● What the exercise asks
Give the number of lines in the entries below that contain "mirror". Write nothing besides it.

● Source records
((

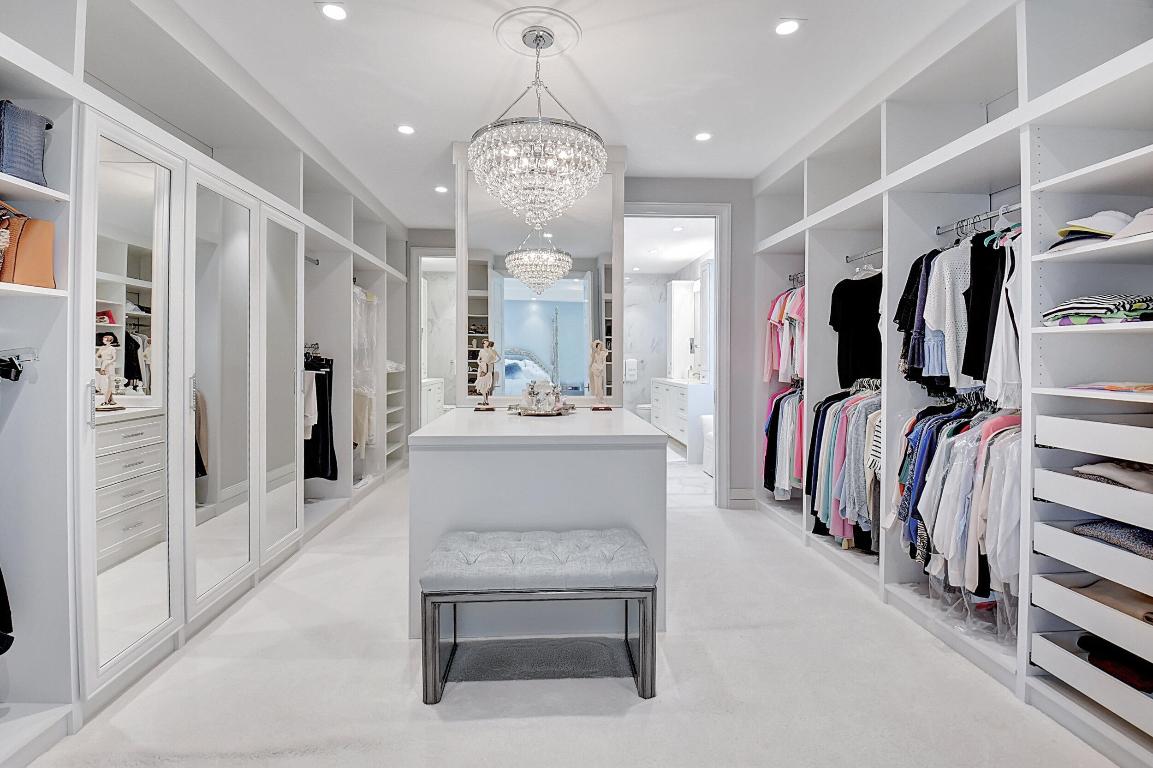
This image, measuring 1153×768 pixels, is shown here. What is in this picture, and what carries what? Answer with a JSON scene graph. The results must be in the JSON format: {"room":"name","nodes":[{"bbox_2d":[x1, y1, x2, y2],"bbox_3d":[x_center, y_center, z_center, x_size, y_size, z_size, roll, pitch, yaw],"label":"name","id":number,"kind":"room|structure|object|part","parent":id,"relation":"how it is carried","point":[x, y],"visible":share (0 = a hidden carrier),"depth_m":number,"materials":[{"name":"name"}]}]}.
{"room":"closet","nodes":[
{"label":"closet","id":0,"kind":"room"},
{"bbox_2d":[16,454,1123,767],"bbox_3d":[-0.042,1.138,2.693,4.158,0.095,7.066,0,1,-3],"label":"carpet floor","id":1,"kind":"structure","parent":0,"point":[454,733],"depth_m":1.76,"materials":[{"name":"carpet"}]},
{"bbox_2d":[0,0,409,758],"bbox_3d":[-1.970,-0.240,3.083,0.620,2.681,5.414,0,1,-3],"label":"left wardrobe","id":2,"kind":"object","parent":1,"relation":"on","point":[62,110],"visible":0.86,"depth_m":1.98,"materials":[{"name":"white paint"}]},
{"bbox_2d":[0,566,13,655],"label":"black garment","id":3,"kind":"object","parent":2,"relation":"hanging from","point":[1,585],"visible":0.98,"depth_m":1.40,"materials":[{"name":"black fabric"}]},
{"bbox_2d":[0,347,38,381],"bbox_3d":[-1.743,-0.055,1.423,0.273,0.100,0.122,0,1,-3],"label":"clothes hanger","id":4,"kind":"object","parent":2,"relation":"attached to","point":[16,377],"visible":0.98,"depth_m":1.44,"materials":[{"name":"black metal"}]},
{"bbox_2d":[0,100,52,185],"bbox_3d":[-1.819,-0.744,1.455,0.241,0.265,0.285,0,1,-3],"label":"handbag","id":5,"kind":"object","parent":2,"relation":"in","point":[34,166],"visible":0.84,"depth_m":1.49,"materials":[{"name":"blue leather"}]},
{"bbox_2d":[0,200,55,287],"bbox_3d":[-1.804,-0.435,1.460,0.240,0.297,0.262,0,1,-3],"label":"handbag","id":6,"kind":"object","parent":2,"relation":"in","point":[43,263],"visible":0.93,"depth_m":1.49,"materials":[{"name":"leather"}]},
{"bbox_2d":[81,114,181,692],"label":"mirrored door","id":7,"kind":"structure","parent":2,"relation":"attached to","point":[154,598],"depth_m":1.86,"materials":[{"name":"white mirror"}]},
{"bbox_2d":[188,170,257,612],"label":"mirrored door","id":8,"kind":"structure","parent":2,"relation":"attached to","point":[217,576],"depth_m":2.31,"materials":[{"name":"mirror"}]},
{"bbox_2d":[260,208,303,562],"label":"mirrored door","id":9,"kind":"structure","parent":2,"relation":"attached to","point":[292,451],"depth_m":2.93,"materials":[{"name":"white mirror"}]},
{"bbox_2d":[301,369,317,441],"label":"white garment","id":10,"kind":"object","parent":2,"relation":"hanging from","point":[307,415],"visible":0.27,"depth_m":3.48,"materials":[{"name":"white fabric"}]},
{"bbox_2d":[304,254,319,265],"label":"closet rod","id":11,"kind":"object","parent":2,"relation":"attached to","point":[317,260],"visible":0.54,"depth_m":3.70,"materials":[{"name":"silver metal"}]},
{"bbox_2d":[305,352,338,480],"bbox_3d":[-2.035,0.282,3.787,0.275,0.964,0.379,0,1,-3],"label":"black garment","id":12,"kind":"object","parent":2,"relation":"hanging from","point":[330,372],"visible":0.56,"depth_m":3.76,"materials":[{"name":"black fabric"}]},
{"bbox_2d":[351,284,379,449],"bbox_3d":[-1.965,-0.140,4.414,0.293,1.455,0.527,0,1,-3],"label":"clothes","id":13,"kind":"object","parent":2,"relation":"hanging from","point":[357,431],"visible":0.58,"depth_m":4.32,"materials":[{"name":"fabric"}]},
{"bbox_2d":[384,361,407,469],"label":"shelf","id":14,"kind":"object","parent":2,"relation":"in","point":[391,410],"visible":0.36,"depth_m":5.55,"materials":[{"name":"white"}]},
{"bbox_2d":[421,376,445,424],"bbox_3d":[-2.337,0.438,7.150,0.533,0.958,1.327,0,1,-3],"label":"white cabinet","id":15,"kind":"object","parent":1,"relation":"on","point":[434,386],"visible":0.23,"depth_m":6.99,"materials":[{"name":"white paint"}]},
{"bbox_2d":[408,405,666,638],"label":"closet island","id":16,"kind":"object","parent":1,"relation":"on","point":[456,422],"visible":0.78,"depth_m":2.11,"materials":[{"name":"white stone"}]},
{"bbox_2d":[473,339,500,410],"bbox_3d":[-0.588,-0.045,3.137,0.158,0.466,0.110,0,1,12],"label":"figurine","id":17,"kind":"object","parent":16,"relation":"on","point":[486,377],"visible":0.99,"depth_m":3.12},
{"bbox_2d":[508,402,574,416],"bbox_3d":[-0.219,0.176,2.977,0.407,0.033,0.392,1,1,22],"label":"tray","id":18,"kind":"object","parent":16,"relation":"on","point":[520,413],"visible":0.73,"depth_m":2.90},
{"bbox_2d":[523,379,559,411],"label":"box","id":19,"kind":"object","parent":18,"relation":"on","point":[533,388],"visible":0.99,"depth_m":2.94,"materials":[{"name":"white"}]},
{"bbox_2d":[587,339,612,410],"bbox_3d":[0.147,-0.044,3.158,0.132,0.464,0.127,0,1,-3],"label":"figurine","id":20,"kind":"object","parent":16,"relation":"on","point":[594,368],"visible":0.99,"depth_m":3.13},
{"bbox_2d":[419,527,656,705],"bbox_3d":[-0.144,0.875,1.892,0.840,0.489,0.402,0,1,-3],"label":"upholstered bench","id":21,"kind":"object","parent":1,"relation":"on","point":[425,598],"visible":0.99,"depth_m":1.73,"materials":[{"name":"grey fabric"}]},
{"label":"tufted cushion","id":22,"kind":"part","parent":21,"relation":"part of","materials":[{"name":"grey fabric"}]},
{"bbox_2d":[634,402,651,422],"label":"toilet","id":23,"kind":"object","parent":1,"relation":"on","point":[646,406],"visible":0.37,"depth_m":7.60,"materials":[{"name":"white ceramic"}]},
{"bbox_2d":[649,377,711,460],"bbox_3d":[1.450,0.471,6.625,0.550,0.940,1.598,0,1,-3],"label":"bathroom vanity","id":24,"kind":"object","parent":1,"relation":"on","point":[673,426],"visible":0.59,"depth_m":6.09,"materials":[{"name":"white paint"}]},
{"bbox_2d":[665,279,696,379],"bbox_3d":[1.539,-0.760,7.283,0.304,1.430,0.605,0,1,-3],"label":"bathroom cabinet","id":25,"kind":"object","parent":24,"relation":"on","point":[675,298],"visible":0.88,"depth_m":7.05,"materials":[{"name":"white paint"}]},
{"bbox_2d":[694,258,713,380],"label":"bathroom mirror","id":26,"kind":"object","parent":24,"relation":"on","point":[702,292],"visible":0.55,"depth_m":5.96,"materials":[{"name":"white mirror"}]},
{"bbox_2d":[701,414,713,475],"bbox_3d":[1.644,0.692,5.318,0.467,0.636,0.503,0,1,-3],"label":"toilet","id":27,"kind":"object","parent":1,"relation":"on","point":[707,448],"visible":0.35,"depth_m":5.30,"materials":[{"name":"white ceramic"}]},
{"bbox_2d":[755,0,1152,765],"bbox_3d":[1.845,-0.229,2.371,0.623,2.677,3.913,0,1,-3],"label":"right shelving unit","id":28,"kind":"object","parent":1,"relation":"on","point":[1025,213],"visible":0.74,"depth_m":1.93,"materials":[{"name":"white wood"}]},
{"bbox_2d":[763,281,805,384],"bbox_3d":[1.680,-0.388,3.637,0.498,0.743,0.692,0,1,-3],"label":"hanging clothes","id":29,"kind":"object","parent":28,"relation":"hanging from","point":[777,316],"visible":0.44,"depth_m":3.60,"materials":[{"name":"pink fabric"}]},
{"bbox_2d":[763,386,806,499],"bbox_3d":[1.654,0.436,3.569,0.486,0.830,0.734,0,1,-3],"label":"hanging clothes","id":30,"kind":"object","parent":28,"relation":"hanging from","point":[786,419],"visible":0.4,"depth_m":3.53,"materials":[{"name":"fabric"}]},
{"bbox_2d":[788,271,804,286],"bbox_3d":[1.765,-0.820,3.709,0.129,0.058,0.504,0,1,-3],"label":"clothes rod","id":31,"kind":"object","parent":28,"relation":"attached to","point":[797,274],"visible":0.58,"depth_m":3.78,"materials":[{"name":"silver metal"}]},
{"bbox_2d":[806,385,881,554],"bbox_3d":[1.719,0.474,2.883,0.633,0.909,1.044,0,1,-3],"label":"hanging clothes","id":32,"kind":"object","parent":28,"relation":"hanging from","point":[840,451],"visible":0.41,"depth_m":2.79,"materials":[{"name":"fabric"}]},
{"bbox_2d":[845,247,883,264],"bbox_3d":[1.795,-0.782,2.896,0.046,0.036,0.465,0,1,-3],"label":"clothes rod","id":33,"kind":"object","parent":28,"relation":"attached to","point":[876,251],"visible":0.73,"depth_m":2.97,"materials":[{"name":"silver metal"}]},
{"bbox_2d":[828,269,882,386],"bbox_3d":[1.756,-0.334,2.955,0.214,0.680,0.368,0,1,-3],"label":"black shirt","id":34,"kind":"object","parent":33,"relation":"hanging from","point":[842,289],"visible":0.75,"depth_m":2.95,"materials":[{"name":"black fabric"}]},
{"bbox_2d":[892,403,1022,614],"bbox_3d":[1.699,0.482,2.072,0.616,0.790,0.846,0,1,-3],"label":"hanging clothes","id":35,"kind":"object","parent":28,"relation":"hanging from","point":[955,446],"visible":0.48,"depth_m":1.95,"materials":[{"name":"fabric"}]},
{"bbox_2d":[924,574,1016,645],"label":"bag","id":36,"kind":"object","parent":28,"relation":"in","point":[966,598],"visible":0.33,"depth_m":2.00,"materials":[{"name":"clear plastic"}]},
{"bbox_2d":[936,202,1024,237],"bbox_3d":[1.819,-0.726,2.094,0.046,0.036,0.536,0,1,-3],"label":"clothes rod","id":37,"kind":"object","parent":28,"relation":"attached to","point":[987,216],"visible":0.71,"depth_m":2.14,"materials":[{"name":"silver metal"}]},
{"bbox_2d":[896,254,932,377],"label":"black garment","id":38,"kind":"object","parent":37,"relation":"hanging from","point":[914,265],"visible":0.38,"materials":[{"name":"black fabric"}]},
{"bbox_2d":[918,244,970,386],"bbox_3d":[1.704,-0.320,2.125,0.351,0.621,0.126,0,1,-3],"label":"blouse","id":39,"kind":"object","parent":37,"relation":"hanging from","point":[946,323],"visible":0.57,"depth_m":2.11,"materials":[{"name":"white fabric"}]},
{"bbox_2d":[898,220,1023,403],"bbox_3d":[1.763,-0.322,2.138,0.609,0.737,0.767,0,1,-3],"label":"hanging clothes","id":40,"kind":"object","parent":37,"relation":"hanging from","point":[935,372],"visible":0.56,"depth_m":2.05,"materials":[{"name":"fabric"}]},
{"bbox_2d":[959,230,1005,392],"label":"black garment","id":41,"kind":"object","parent":37,"relation":"hanging from","point":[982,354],"visible":0.57,"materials":[{"name":"black fabric"}]},
{"bbox_2d":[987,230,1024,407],"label":"white shirt","id":42,"kind":"object","parent":37,"relation":"hanging from","point":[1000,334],"visible":0.46,"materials":[{"name":"white fabric"}]},
{"bbox_2d":[1025,572,1151,663],"bbox_3d":[1.795,0.748,1.456,0.424,0.111,0.477,0,1,-3],"label":"drawer","id":43,"kind":"object","parent":28,"relation":"in","point":[1138,625],"visible":0.91,"depth_m":1.52,"materials":[{"name":"white wood"}]},
{"bbox_2d":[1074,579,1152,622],"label":"folded clothes","id":44,"kind":"object","parent":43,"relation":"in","point":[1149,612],"visible":0.51,"depth_m":1.54,"materials":[{"name":"beige fabric"}]},
{"bbox_2d":[1029,519,1152,600],"bbox_3d":[1.787,0.556,1.443,0.421,0.108,0.471,0,1,-3],"label":"drawer","id":45,"kind":"object","parent":28,"relation":"in","point":[1138,563],"visible":0.93,"depth_m":1.50,"materials":[{"name":"white wood"}]},
{"bbox_2d":[1049,210,1133,250],"bbox_3d":[1.761,-0.510,1.613,0.268,0.135,0.242,0,1,-3],"label":"hat","id":46,"kind":"object","parent":28,"relation":"on","point":[1084,229],"visible":0.69,"depth_m":1.58,"materials":[{"name":"white fabric"}]},
{"bbox_2d":[1030,627,1152,739],"bbox_3d":[1.807,0.949,1.442,0.430,0.126,0.516,0,1,-3],"label":"drawer","id":47,"kind":"object","parent":28,"relation":"in","point":[1048,641],"visible":0.84,"depth_m":1.51,"materials":[{"name":"white wood"}]},
{"bbox_2d":[1076,633,1152,693],"bbox_3d":[1.814,0.873,1.483,0.360,0.104,0.311,0,1,-3],"label":"folded clothes","id":48,"kind":"object","parent":47,"relation":"in","point":[1084,639],"visible":0.73,"depth_m":1.49,"materials":[{"name":"fabric"}]},
{"bbox_2d":[1033,467,1152,532],"bbox_3d":[1.780,0.368,1.439,0.409,0.102,0.443,0,1,-3],"label":"drawer","id":49,"kind":"object","parent":28,"relation":"in","point":[1077,482],"visible":0.95,"depth_m":1.49,"materials":[{"name":"white wood"}]},
{"bbox_2d":[1036,413,1152,466],"bbox_3d":[1.816,0.175,1.442,0.454,0.099,0.445,0,1,-3],"label":"drawer","id":50,"kind":"object","parent":28,"relation":"in","point":[1118,455],"visible":1,"depth_m":1.51,"materials":[{"name":"white wood"}]},
{"bbox_2d":[1042,294,1152,326],"bbox_3d":[1.733,-0.229,1.553,0.310,0.094,0.277,0,1,-3],"label":"folded clothes","id":51,"kind":"object","parent":28,"relation":"in","point":[1061,310],"visible":0.85,"depth_m":1.50,"materials":[{"name":"fabric"}]},
{"bbox_2d":[1067,381,1152,393],"bbox_3d":[1.749,0.016,1.492,0.274,0.031,0.255,0,1,-3],"label":"folded clothes","id":52,"kind":"object","parent":28,"relation":"on","point":[1111,386],"visible":0.91,"depth_m":1.47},
{"bbox_2d":[1071,518,1152,558],"bbox_3d":[1.822,0.479,1.483,0.339,0.088,0.319,0,1,-3],"label":"folded clothes","id":53,"kind":"object","parent":28,"relation":"in","point":[1097,525],"visible":0.76,"depth_m":1.50,"materials":[{"name":"fabric"}]},
{"bbox_2d":[1074,461,1152,491],"bbox_3d":[1.807,0.295,1.507,0.319,0.088,0.271,0,1,-3],"label":"folded clothes","id":54,"kind":"object","parent":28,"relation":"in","point":[1131,475],"visible":0.75,"depth_m":1.50,"materials":[{"name":"fabric"}]},
{"bbox_2d":[1112,208,1152,239],"bbox_3d":[1.757,-0.477,1.434,0.272,0.111,0.270,0,1,-3],"label":"white hat","id":55,"kind":"object","parent":28,"relation":"on","point":[1145,213],"visible":0.76,"depth_m":1.43,"materials":[{"name":"white fabric"}]},
{"bbox_2d":[153,0,989,224],"bbox_3d":[-0.071,-1.683,2.691,4.150,0.104,7.406,0,1,-3],"label":"ceiling","id":56,"kind":"structure","parent":0,"point":[303,25],"depth_m":2.55,"materials":[{"name":"white paint"}]},
{"bbox_2d":[319,2,347,20],"bbox_3d":[-1.066,-1.623,2.103,0.125,0.007,0.125,0,1,-3],"label":"recessed light","id":57,"kind":"object","parent":56,"relation":"in","point":[337,12],"visible":0.98,"depth_m":2.10,"materials":[{"name":"white"}]},
{"bbox_2d":[396,124,415,135],"bbox_3d":[-1.123,-1.662,3.161,0.120,0.007,0.121,0,1,-3],"label":"recessed light","id":58,"kind":"object","parent":56,"relation":"in","point":[405,128],"visible":0.98,"depth_m":3.16,"materials":[{"name":"white"}]},
{"bbox_2d":[434,185,447,193],"bbox_3d":[-1.194,-1.696,4.243,0.125,0.009,0.128,0,1,-3],"label":"recessed light","id":59,"kind":"object","parent":56,"relation":"in","point":[441,189],"visible":0.99,"depth_m":4.23,"materials":[{"name":"white"}]},
{"bbox_2d":[494,8,579,56],"bbox_3d":[-0.193,-1.646,2.320,0.406,0.029,0.422,0,1,-3],"label":"ceiling medallion","id":60,"kind":"object","parent":56,"relation":"attached to","point":[511,41],"visible":0.92,"depth_m":2.28,"materials":[{"name":"white paint"}]},
{"bbox_2d":[470,20,603,230],"bbox_3d":[-0.189,-1.177,2.306,0.662,0.905,0.663,0,1,-3],"label":"chandelier","id":61,"kind":"object","parent":60,"relation":"hanging from","point":[524,160],"visible":0.99,"depth_m":2.16,"materials":[{"name":"glass"}]},
{"bbox_2d":[694,131,712,141],"bbox_3d":[0.857,-1.659,3.249,0.116,0.007,0.116,0,1,-3],"label":"recessed light","id":62,"kind":"object","parent":56,"relation":"in","point":[702,137],"visible":0.99,"depth_m":3.25,"materials":[{"name":"white"}]},
{"bbox_2d":[774,19,801,35],"bbox_3d":[0.967,-1.622,2.201,0.122,0.006,0.123,0,1,-3],"label":"recessed light","id":63,"kind":"object","parent":56,"relation":"in","point":[790,25],"visible":0.99,"depth_m":2.20,"materials":[{"name":"white"}]},
{"bbox_2d":[401,174,760,508],"bbox_3d":[0.159,-0.318,4.124,3.888,2.720,0.147,0,1,-3],"label":"back wall","id":64,"kind":"structure","parent":0,"point":[741,319],"depth_m":4.06,"materials":[{"name":"grey paint"}]},
{"bbox_2d":[408,248,459,434],"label":"doorway","id":65,"kind":"object","parent":64,"relation":"in","point":[418,386],"visible":0.5,"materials":[{"name":"white paint"}]},
{"bbox_2d":[455,141,622,405],"bbox_3d":[-0.249,-0.671,3.429,1.053,1.591,0.012,0,1,-3],"label":"mirror","id":66,"kind":"object","parent":64,"relation":"attached to","point":[594,289],"visible":0.83,"depth_m":3.42,"materials":[{"name":"white mirror"}]},
{"bbox_2d":[621,202,729,506],"bbox_3d":[0.766,-0.181,4.080,1.067,2.493,0.181,0,1,-3],"label":"door frame","id":67,"kind":"structure","parent":64,"relation":"in","point":[720,272],"depth_m":4.01,"materials":[{"name":"white paint"}]},
{"bbox_2d":[728,488,756,508],"bbox_3d":[1.409,0.988,4.066,0.258,0.140,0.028,0,1,-3],"label":"baseboard","id":68,"kind":"structure","parent":64,"relation":"attached to","point":[738,498],"depth_m":4.06,"materials":[{"name":"white paint"}]},
{"bbox_2d":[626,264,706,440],"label":"bathroom wall","id":69,"kind":"structure","parent":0,"point":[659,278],"depth_m":8.12,"materials":[{"name":"white stone"}]},
{"bbox_2d":[623,358,637,381],"bbox_3d":[0.917,-0.203,8.133,0.227,0.376,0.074,0,1,-3],"label":"towel","id":70,"kind":"object","parent":69,"relation":"attached to","point":[630,372],"visible":0.96,"depth_m":8.10,"materials":[{"name":"white fabric"}]}
]}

))

● Answer for the task
5